题目要求 A >>
在这份关于 Article.get_all() 报错的问题报告中，本地环境使用的 Python 版本是多少？
题目要求 B >>
将这份问题报告从“使用的网络请求库: httpx (CI环境)”起、直到并包括“asyncio.run(main())”为止的部分重新写出，并把其中的“httpx”换成“requests”。

所给摘录 >>
Skip to content

[漏洞] Article.get_all()报错KeyError: 'readInfo',返回数据结构已变更 #994

@jishux2

Description

@jishux2

Python 版本: 3.13.11 (CI环境) / 3.11.3 (本地环境)

模块版本: Upstream main branch (commit 3dab7ad) / 17.4.1

运行环境: Windows / Linux (GitHub Actions)

模块路径: bilibili_api.article

解释器: cpython

使用的网络请求库: httpx (CI环境) / aiohttp (本地环境)

报错信息:

Traceback (most recent call last):
  File "D:\bilibili-api\test.py", line 87, in <module>
    asyncio.run(main())
  File "D:\Python\Lib\asyncio\runners.py", line 190, in run
    return runner.run(main)
           ^^^^^^^^^^^^^^^^
  File "D:\Python\Lib\asyncio\runners.py", line 118, in run
    return self._loop.run_until_complete(task)

数据片段 >>
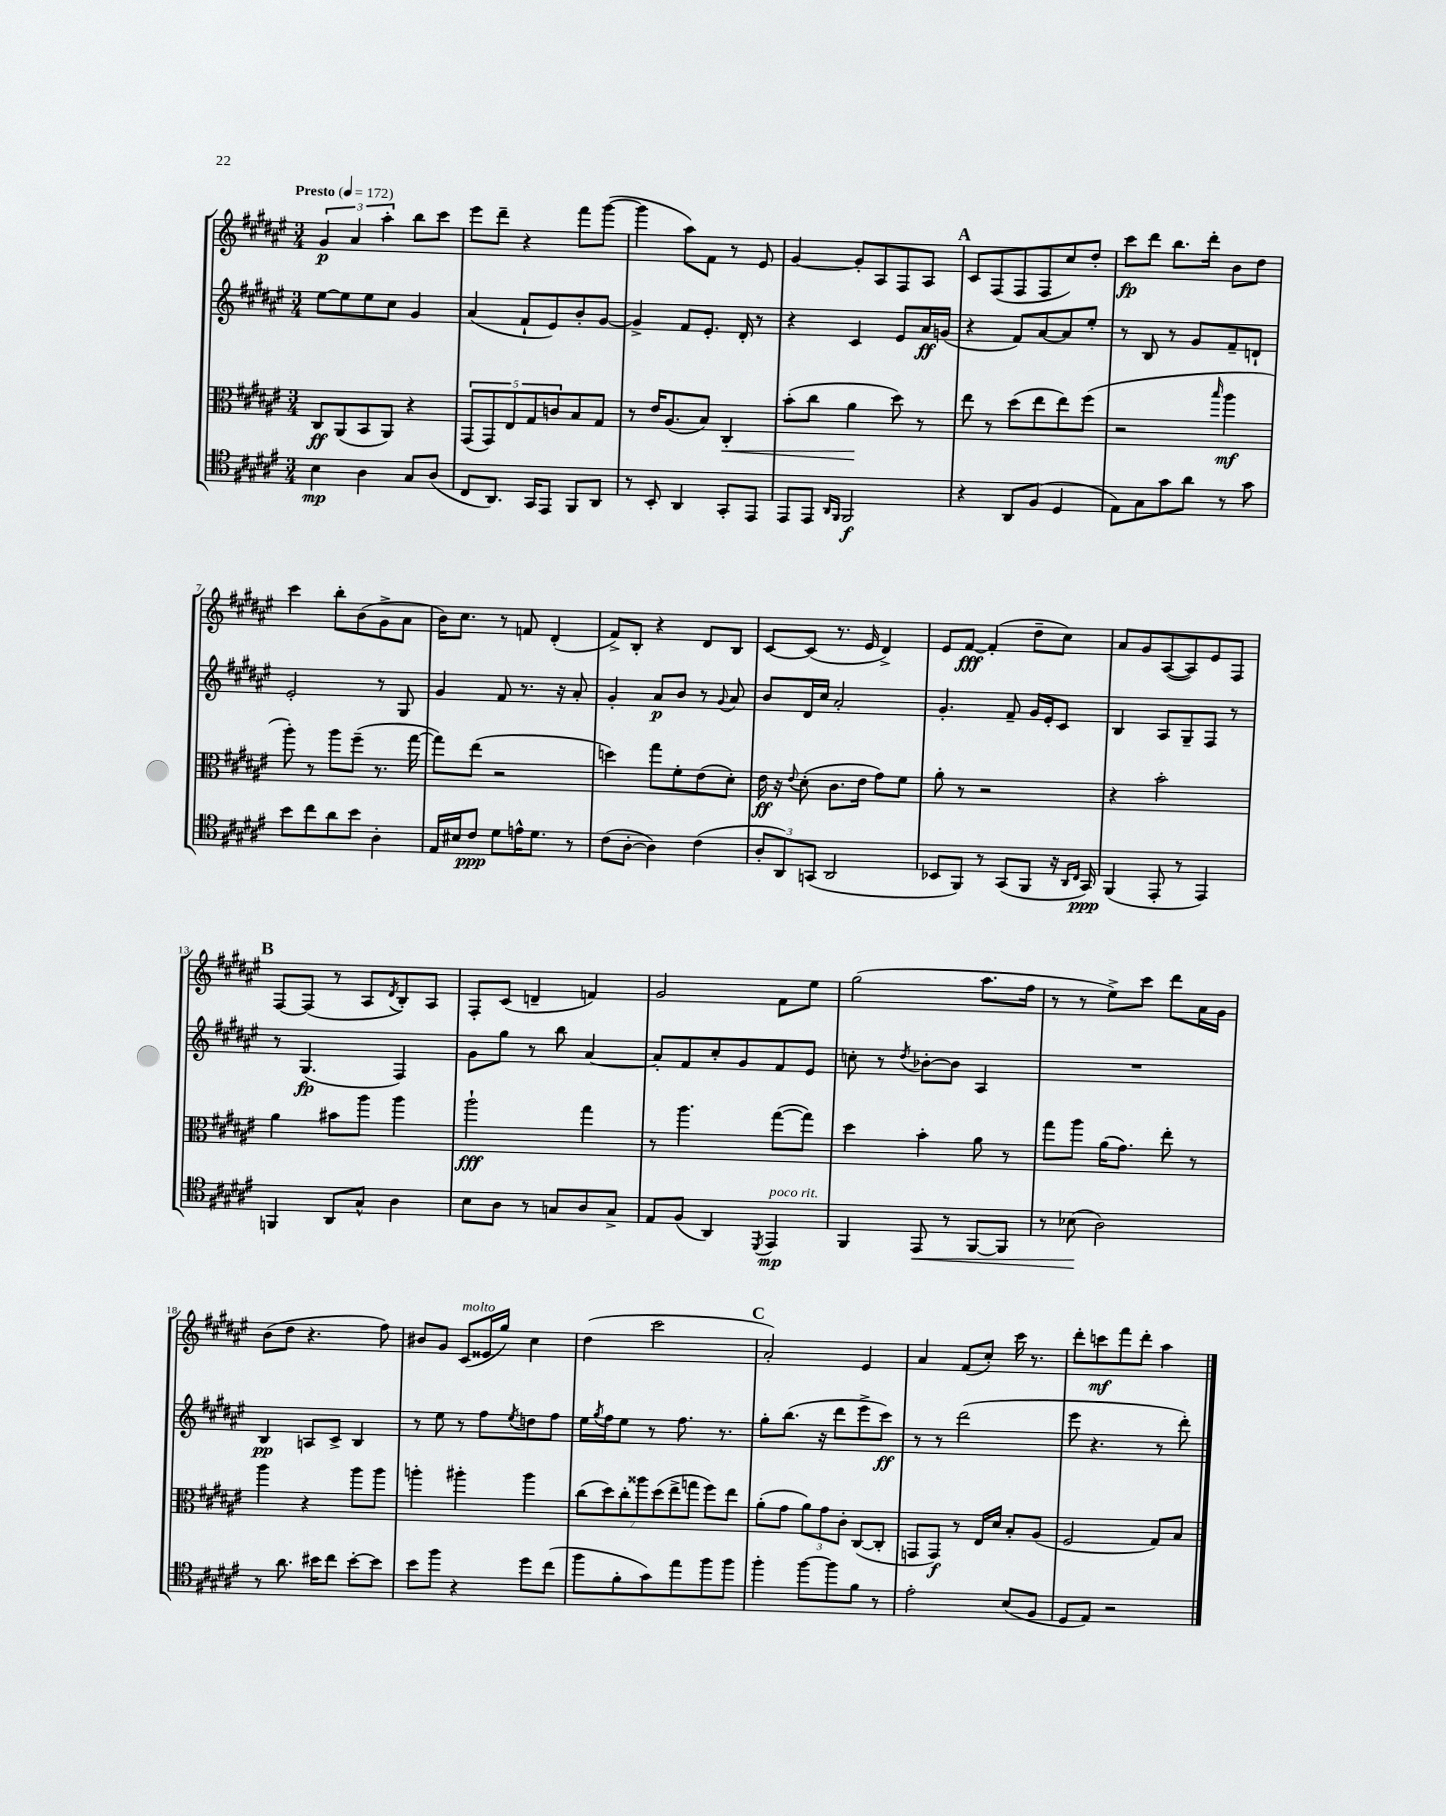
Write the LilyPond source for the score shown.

参考答案 A >>
本地环境使用的 Python 版本是 3.11.3。

参考答案 B >>
使用的网络请求库: requests (CI环境) / aiohttp (本地环境)

报错信息:

Traceback (most recent call last):
  File "D:\bilibili-api\test.py", line 87, in <module>
    asyncio.run(main())